Esta otra parte, la de los excluidos de los registros civiles, los cementerios y los juzgados, siempre hemos sabido lo que significa el mamotreto que nos ocupa y preocupa. Sería fácil comprobar con un simple vistazo cómo no hay rastro alguno de esa edificación en los álbumes fotográficos familiares. Nadie nos tiene que contar que es un monumento fascista.

Del mismo modo que lo tenían claro los feligreses del entorno de la parroquia de Cristo Rey, que en palabras de su párroco, Nicolás Muruzabal, al Diario de Navarra allá por octubre de 1983, manifestaba que muchos fieles ya no acudían a actos religiosos al edificio por motivos ideológicos.

Pasan los años y este conflicto no resuelto deja al descubierto cómo una sociedad miró hacia adelante sin haber solventado lo que dejó atrás, arrastrando una mochila cuyas costuras ya reventaron hace tiempo y no se quiere admitir que se haya normalizado la ocupación del espacio público con este enorme dispositivo estético del fascismo. Es innegable que el edificio en cuestión perpetúa y aumenta la polaridad aún hoy en día. Basta bucear por los diferentes grupos de las redes sociales que muestran imágenes de antaño de esta ciudad para comprobar con qué rapidez se suscitan comentarios que tratan de acallar lo que no quieren escuchar con tan solo el visionado del monumento. Son siempre opiniones del estilo: “no pretendo crear polémica”, “no es el foro para hacer comentarios ideológicos”, “vete a hacer política a otra parte”, “disfrutemos de las fotos con ojos transparentes”, “no lo mires, nadie te obliga”. Da igual el foro que visites, las chispas siempre saltan.

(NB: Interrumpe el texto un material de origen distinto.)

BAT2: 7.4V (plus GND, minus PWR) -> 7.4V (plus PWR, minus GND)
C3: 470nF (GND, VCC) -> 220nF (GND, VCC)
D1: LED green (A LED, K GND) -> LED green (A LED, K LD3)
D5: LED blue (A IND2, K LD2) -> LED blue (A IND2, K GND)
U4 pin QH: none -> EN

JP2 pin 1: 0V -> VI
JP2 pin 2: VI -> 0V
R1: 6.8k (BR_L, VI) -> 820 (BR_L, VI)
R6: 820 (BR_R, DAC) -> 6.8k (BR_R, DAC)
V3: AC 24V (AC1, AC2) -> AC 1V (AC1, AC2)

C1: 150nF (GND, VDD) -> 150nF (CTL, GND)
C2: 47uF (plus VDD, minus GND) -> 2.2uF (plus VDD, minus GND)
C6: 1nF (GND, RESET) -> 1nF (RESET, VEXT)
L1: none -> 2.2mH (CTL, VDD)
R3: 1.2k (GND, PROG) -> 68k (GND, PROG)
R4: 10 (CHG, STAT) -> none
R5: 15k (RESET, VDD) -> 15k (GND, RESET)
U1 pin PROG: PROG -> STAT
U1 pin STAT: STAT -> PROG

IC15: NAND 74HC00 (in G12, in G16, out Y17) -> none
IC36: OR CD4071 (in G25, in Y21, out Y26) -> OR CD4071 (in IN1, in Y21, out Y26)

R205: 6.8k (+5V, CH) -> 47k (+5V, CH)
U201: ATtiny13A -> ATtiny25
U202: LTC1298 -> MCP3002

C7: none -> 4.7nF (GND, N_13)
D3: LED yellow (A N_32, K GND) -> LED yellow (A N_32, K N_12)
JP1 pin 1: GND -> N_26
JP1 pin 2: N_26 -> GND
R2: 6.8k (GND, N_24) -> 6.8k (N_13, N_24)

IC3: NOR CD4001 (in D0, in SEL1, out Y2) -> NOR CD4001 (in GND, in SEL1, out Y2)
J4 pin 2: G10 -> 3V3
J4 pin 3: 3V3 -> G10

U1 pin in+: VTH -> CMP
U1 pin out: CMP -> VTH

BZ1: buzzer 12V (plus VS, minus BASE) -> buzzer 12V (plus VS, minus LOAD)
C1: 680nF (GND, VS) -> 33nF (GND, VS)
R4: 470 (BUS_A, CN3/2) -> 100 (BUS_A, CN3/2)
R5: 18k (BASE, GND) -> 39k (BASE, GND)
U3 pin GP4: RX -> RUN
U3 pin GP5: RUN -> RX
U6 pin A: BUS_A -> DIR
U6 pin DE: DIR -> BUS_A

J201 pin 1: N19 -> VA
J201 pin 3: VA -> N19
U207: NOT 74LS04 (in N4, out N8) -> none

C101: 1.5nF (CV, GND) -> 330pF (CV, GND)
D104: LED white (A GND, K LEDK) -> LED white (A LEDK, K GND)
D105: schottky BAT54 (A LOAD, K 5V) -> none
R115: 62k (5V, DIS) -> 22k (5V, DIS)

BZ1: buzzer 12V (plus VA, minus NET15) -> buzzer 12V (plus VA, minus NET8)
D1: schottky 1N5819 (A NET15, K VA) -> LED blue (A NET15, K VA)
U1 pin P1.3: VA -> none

Por todo ello, ya es hora de encarar el gran error que supuso levantar este monumento y de sostenerlo durante tantas décadas sin haber afrontado la magnitud de lo que ocurrió en esta geografía. Ya sabemos qué pasó, nadie puede ignorarlo, pero ahora hay que plantearse el cómo. Cómo se dio el colapso de la seguridad, cómo la polarización creo rivales y cómo se embruteció la población. Cómo pudo toda una comunidad, nada más finalizar la guerra, consentir y financiar este costosísimo edificio en plena hambruna de posguerra mientras se llenaban las cárceles de inocentes y se seguía investigando y clasificando a la población según el grado de afinidad para con el nuevo régimen. ¿Cómo se explica esa indiferencia, esa ceguera y sordera de tantos miles de convecinos? ¿Amnesia o anestesia?

Aquí el único que conserva el corazón y lo tiene claro es el Coreano, la escultura de Jorge Oteiza instalada frente al estanque, que le dio la espalda al monumento desde un principio.